Plato shook his head. “We don’t know.”
Her brother seemed so restless tonight, Bernice thought. Usually, he was calm to the point of inertia. He could sit for hours in a chair, staring at the wall, never moving or uttering a sound. Tonight, one leg was twitching nervously and he kept crossing and uncrossing his arms. The strain was obviously getting to him, just as it was to everyone else.
“They did another MRI,” said Milton. “Dr. Hoffman wants a specialist to look at the results.”
“His vital signs are strong,” said Mary, her eyes fixed on her husband’s face. “We should know more in the morning.”
“The left side of his body seems the most affected,” continued Milton.
“When he was awake, did he understand what you were saying to him?” asked Bernice. “Did he try to communicate?” When no one jumped in with an answer, her gaze shifted from face to face. “What’s wrong? You’re scaring me. If you know something I don’t, tell me!”
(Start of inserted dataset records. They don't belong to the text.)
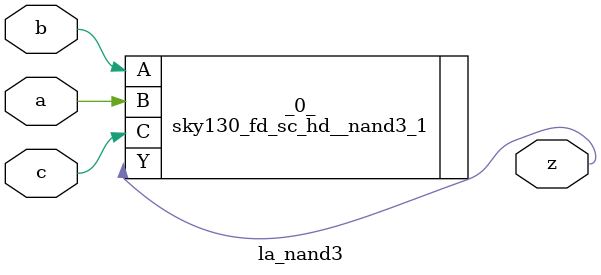
<source format=v>
/* Generated by Yosys 0.37 (git sha1 a5c7f69ed, clang 14.0.0-1ubuntu1.1 -fPIC -Os) */

module la_nand3(a, b, c, z);
  input a;
  wire a;
  input b;
  wire b;
  input c;
  wire c;
  output z;
  wire z;
  sky130_fd_sc_hd__nand3_1 _0_ (
    .A(b),
    .B(a),
    .C(c),
    .Y(z)
  );
endmodule

</source>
“It’s nothing like that, honey,” said her mother, trying to sound reassuring. “It’s just, we don’t know anything for sure. And we’re all so very tired.”
“But, did you try to communicate with him? If nothing else, maybe he could blink his eyes. Once for yes. Twice for no. I’ve seen people do that in movies.”
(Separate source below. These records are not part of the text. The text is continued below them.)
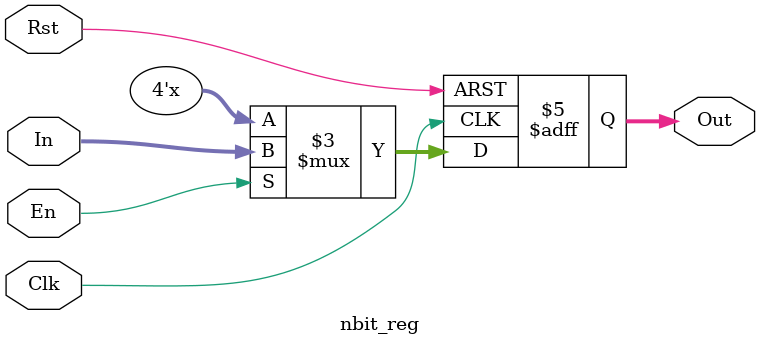
<source format=v>
`timescale 1ns / 1ps

module nbit_reg #(parameter WIDTH=4)(Clk, En, Rst, In, Out);
    input Clk, En, Rst;
    input [WIDTH-1:0] In;
    output reg [WIDTH-1:0] Out;
    
	always @ (posedge Clk or posedge Rst) begin
		if (Rst)
			Out <= 0;
		else if (En)
			Out <= In;
		else
			Out <= 'bx;
	end
    
endmodule

</source>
“This isn’t a movie,” muttered Plato.
“Your father did try to communicate with us,” said Milton. “It’s just . . . it didn’t make any sense.”
“Are you saying his mind is gone? Is that what you’re afraid to tell me?”
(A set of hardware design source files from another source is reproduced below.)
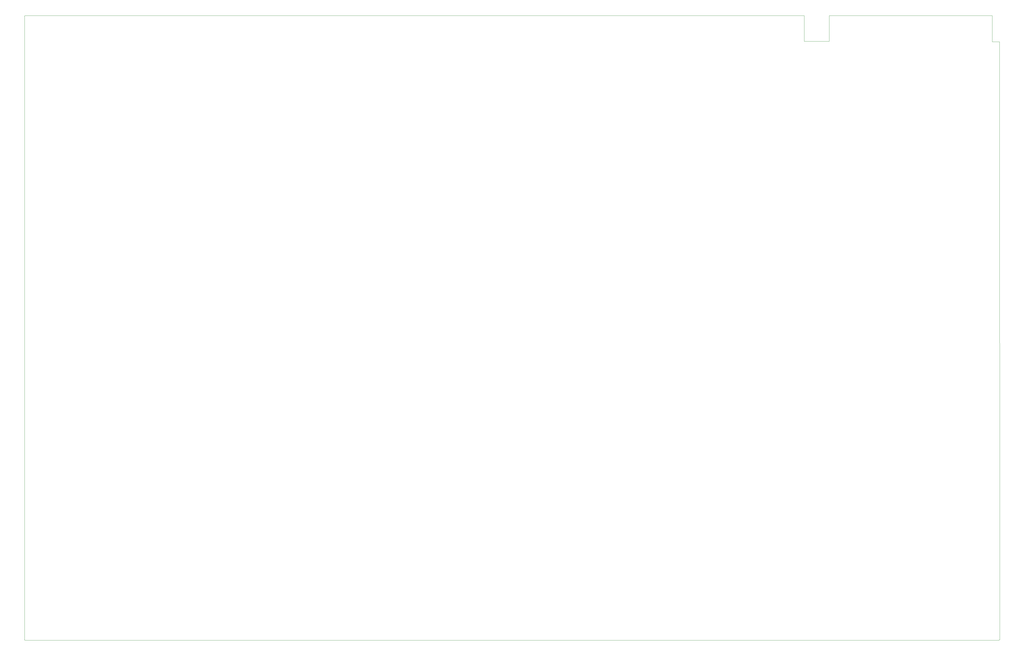
<source format=gbr>
%TF.GenerationSoftware,KiCad,Pcbnew,(6.0.6)*%
%TF.CreationDate,2022-12-27T10:06:15-06:00*%
%TF.ProjectId,Console,436f6e73-6f6c-4652-9e6b-696361645f70,V0.95*%
%TF.SameCoordinates,Original*%
%TF.FileFunction,Profile,NP*%
%FSLAX46Y46*%
G04 Gerber Fmt 4.6, Leading zero omitted, Abs format (unit mm)*
G04 Created by KiCad (PCBNEW (6.0.6)) date 2022-12-27 10:06:15*
%MOMM*%
%LPD*%
G01*
G04 APERTURE LIST*
%TA.AperFunction,Profile*%
%ADD10C,0.050000*%
%TD*%
G04 APERTURE END LIST*
D10*
X304600000Y-38400000D02*
X304600000Y-29200000D01*
X313600000Y-29200000D02*
X313600000Y-38400000D01*
X374555585Y-253520056D02*
G75*
G03*
X374765842Y-253300000I-29285J238456D01*
G01*
X24937688Y-29210018D02*
G75*
G03*
X24765000Y-29400000I29712J-200482D01*
G01*
X313600000Y-29200000D02*
X372100000Y-29200000D01*
X24765000Y-29400000D02*
X24765000Y-253355590D01*
X304600000Y-29200000D02*
X24937685Y-29210000D01*
X24947539Y-253520000D02*
X374555578Y-253520000D01*
X313600000Y-38400000D02*
X304600000Y-38400000D01*
X372100000Y-38600000D02*
X372100000Y-29200000D01*
X374765842Y-253300000D02*
X374700000Y-38600000D01*
X24764987Y-253355592D02*
G75*
G03*
X24947539Y-253520000I196013J34092D01*
G01*
X374700000Y-38600000D02*
X372100000Y-38600000D01*
M02*

</source>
“Bernice, please,” said her uncle. “Whatever we tell you, it’s only a guess. We’ll know more when the test results come back.”
“How long was he awake?” demanded Bernice.
“Not more than half an hour,” answered her mother. “I know your father, and I know he wanted to stay with us, but he couldn’t. He was too tired. Dr. Hoffman thought he’d sleep through the night.”
They’d answered her questions, but Bernice still felt frustrated, as if they were holding something back.
“Listen, Mary,” said Milton, placing a hand on her back. “I think I should stay here tonight instead of you.”
“Absolutely not,” said Mary, her voice firm. “He’s my husband. I can’t leave. I want you to go home, Milton, before that thunderstorm they’ve been predicting hits. You too, Plato. Get a good night’s rest. Bernice can keep me company for a while.”
“What storm?” asked Bernice.
Plato squirmed in his chair, then stood and walked to the windows, looking up at the sky. “We’ve been under a tornado watch all afternoon. About an hour ago, the warnings started to pop up due west of us, so it’s bound to get here sooner or later.”
Bernice thought of Sophie. How could she send her off in the middle of a tornado? “Look, Mom, a friend of mine drove me down. She was planning to head back to the Cities after we had a quick dinner, but now I’m not so sure that’s a good idea. If it’s all right with you, I’d like to ask her to stay overnight at the house. She can follow Milton home, use the spare bedroom.”
“By all means,” said Mary. Hesitating just a moment, she added, “Is something wrong with your car?”
“No, it’s nothing like that.” Bernice didn’t want to worry her mother with the state of her emotions, not when her mother’s were so fragile, so she added, “My friend Sophie is the new restaurant reviewer at the
. We had some business to discuss, so she offered the ride and I took it.”
Plato stepped away from the windows. “Let’s get going. I don’t like the looks of that sky.”
“We have some food in the house, don’t we, something Sophie could have for dinner?”
“The refrigerator is packed to the gills,” replied her mother. “Friends and neighbors have been bringing hot dishes, salads, and desserts over all week, but nobody’s been home to eat it.”
Bernice stood. “Then I’ll just tell Sophie about the change in plans.”
“Fine,” said Mary. Rising from her own chair, she moved closer to the bed and gazed down at her husband.
In just those few seconds, Bernice could tell that her mother was already a million miles away.